Records for processing:
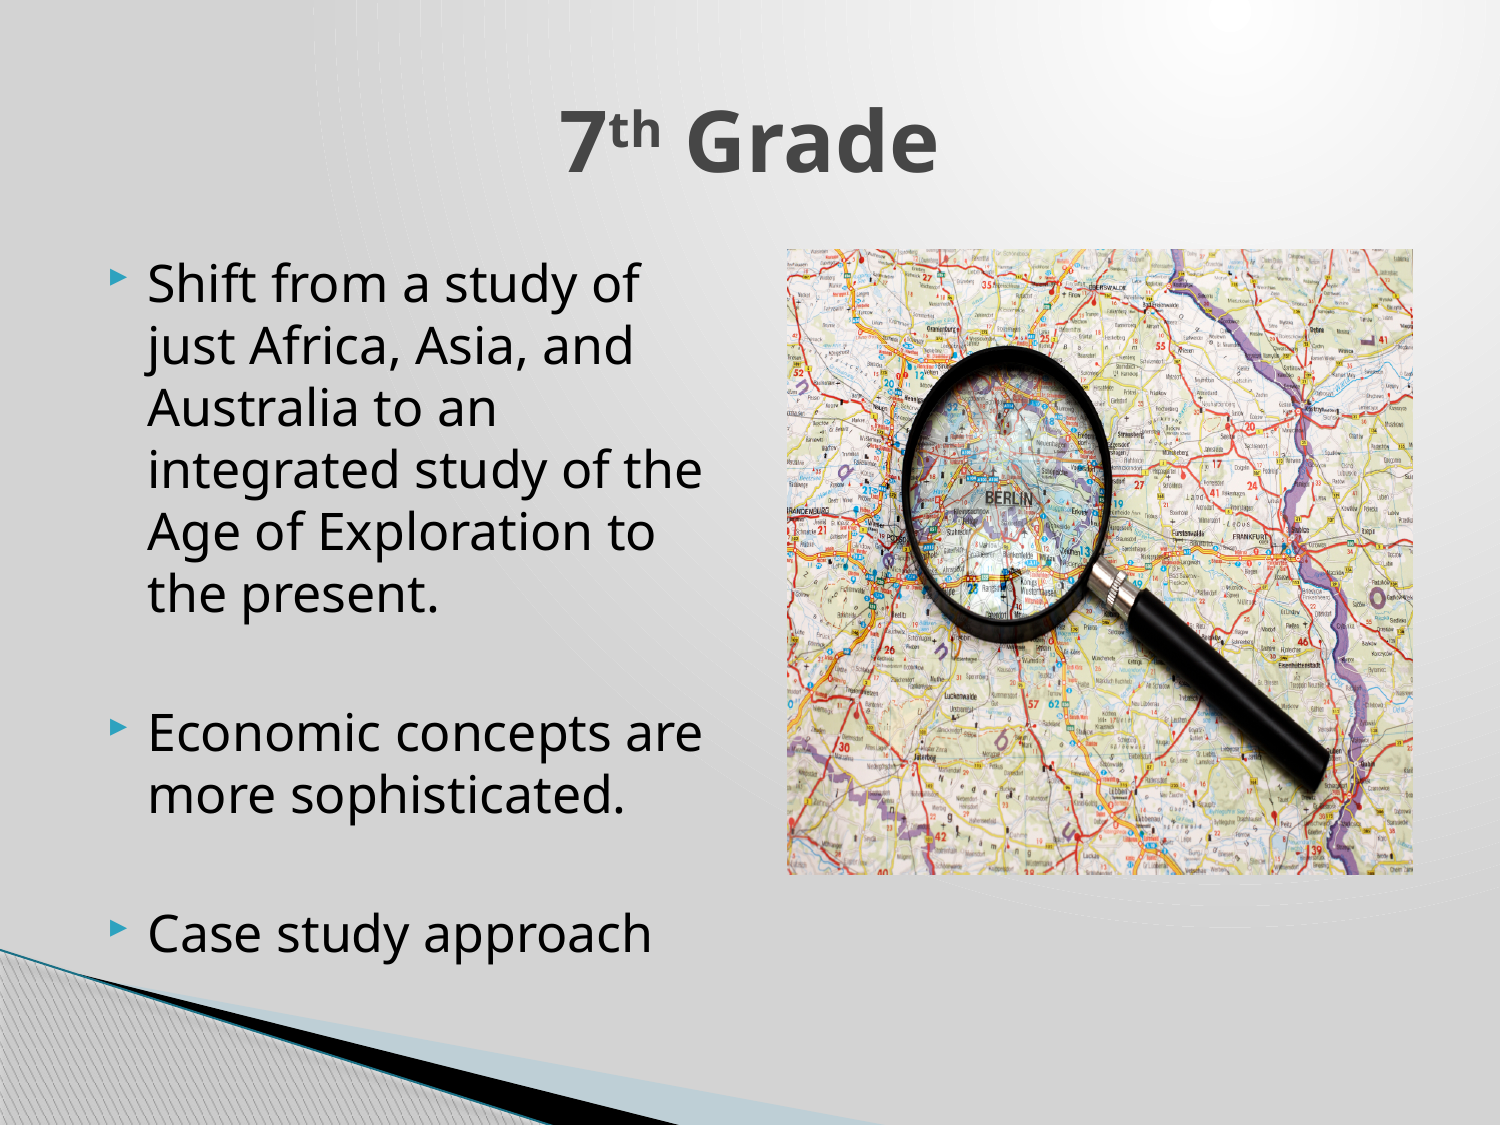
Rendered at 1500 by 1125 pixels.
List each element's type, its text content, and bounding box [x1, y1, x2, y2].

picture [787, 249, 1413, 876]
title 7th Grade [75, 45, 1425, 233]
list Shift from a study of just Africa, Asia, and Australia to an integrated study of the Age of Exploration to the present. Economic concepts are more sophisticated. Case study approach [75, 243, 738, 986]
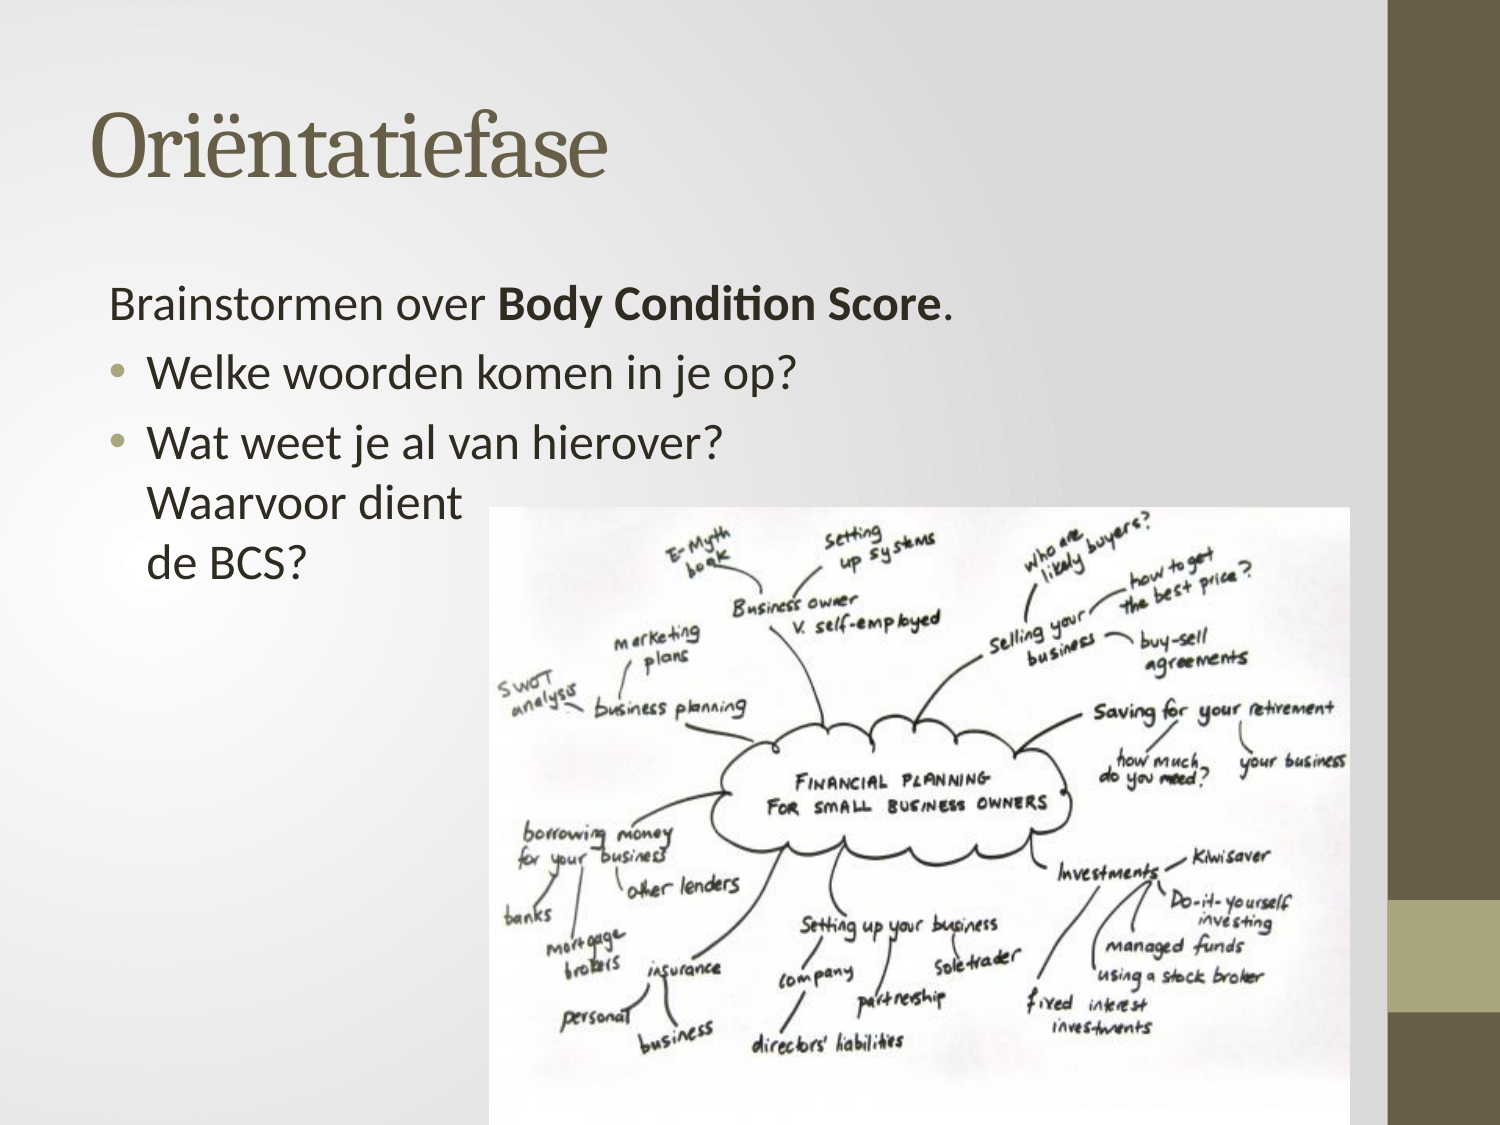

Required action:
Pictures aside, the material must be written out word for word.

Result for this exercise:
Rendered at 1500 by 1125 pixels.
List each element's type, its text content, and bounding box [x1, y1, x2, y2].

picture [787, 249, 1413, 876]
title 7th Grade [75, 45, 1425, 233]
list Shift from a study of just Africa, Asia, and Australia to an integrated study of the Age of Exploration to the present. Economic concepts are more sophisticated. Case study approach [75, 243, 738, 986]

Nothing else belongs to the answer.